Conclusions after Trial One
• Induction of farrowing with Cloprostenol did not measurably reduce the number of night-time farrowings, but did ensure that all sows farrowed before Friday evening (and thus eliminated weekend farrowings).
• Night-time attendance could be reduced to one night only (the night after injection).
• Management and farrowing attendants could focus on farrowing over a short period.
• The trial proved that induction of farrowing can be very cost-effective if managed correctly.
• Even better results were possible by injecting two days before average farrowing date rather than only one day before expected farrowing date as done in Trial One.
Trial Two
Subsequently day of injection of Cloprostenol was changed to Tuesday (day 112). Results of five weeks farrowings using the latter regime on the same farm (Trial Two) are reflected in Table 2.

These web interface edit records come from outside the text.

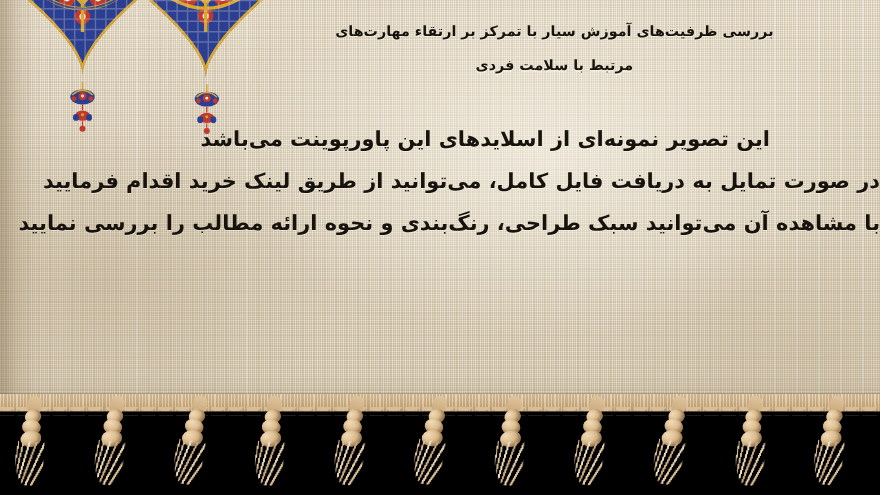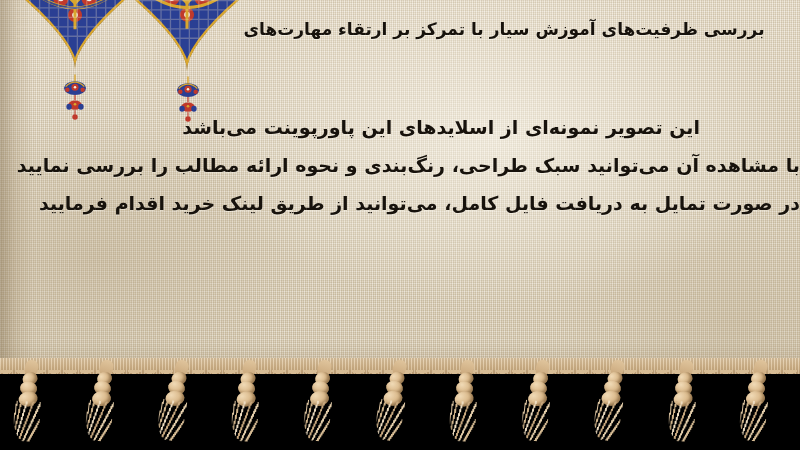--- a/index.html
+++ b/index.html
@@ -89,7 +89,7 @@
     width: 560px;
     text-align: center;
     color: #17120c;
-    font-size: 17px;
+    font-size: 13px;
     font-weight: bold;
     line-height: 31px;
     letter-spacing: 0;

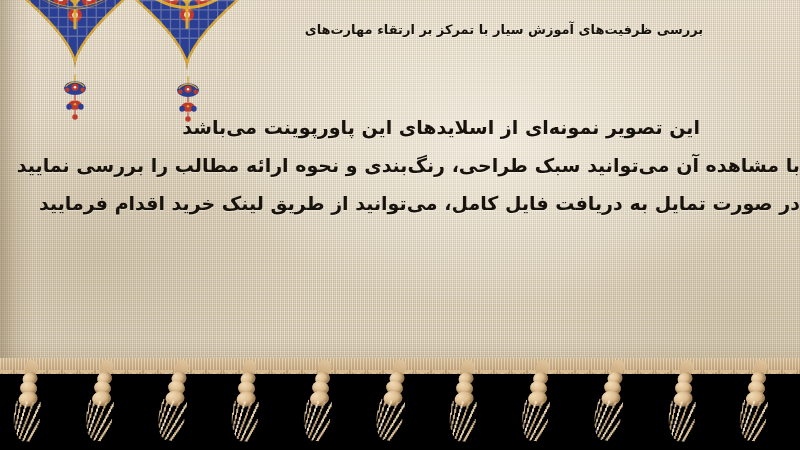--- a/index.html
+++ b/index.html
@@ -343,6 +343,7 @@
 
     <div class="title">
       <span class="ln ln1">بررسی ظرفیت‌های آموزش سیار با تمرکز بر ارتقاء مهارت‌های</span>
+      <span class="ln ln2">مرتبط با سلامت فردی</span>
     </div>
 
     <div class="body-copy">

Stillbirths during this period were 39/82 = 0.48/litter which was an improvement of 0.42 piglets per litter over the year to May 2002, thus better results than the first trial.
Financial implications
Assume the the current values are approximately: Cost of Cloprostenol (240/20ml = R12/ml = R8.40/dose of 0.7ml. Value of weaner pig: R220 at four weeks.
Assume also that reduction in stillborn rate = 0.3 piglets per litter (Trials One and Two both gave better results than this) and that 700 sows on this farm yield 2.2 litters per annum = 1 540 litters per annum.
Thus, an extra 0.30 piglets, surviving to weaning represents extra income of R66 (0.3 X R220) per litter X 1 540 litters = R101 640 per annum.
Cost of Cloprostenol @ R8.40/dose X 1 540 litters = R 12 936. Thus margin over cost of Cloprostenol = R88 704.
Conclusions

  • Induction of farrowing using Cloprostenol has significant potential for increasing profits.
  • Induction of farrowing should be considered and evaluated in units in which management is good and which have accurate records.
  • Break-even point to cover cost of Cloprostenol is a reduction in still-birth rate of only 0.03 piglets/litter.

Warning
Good management, accurate service records and accurate average gestation lengths are essential to avoid birth of non-viable piglets which can result if injections of prostaglandin are incorrectly timed.
Acknowledgements
Tony Mote and Dave Inkin are thanked for their assistance.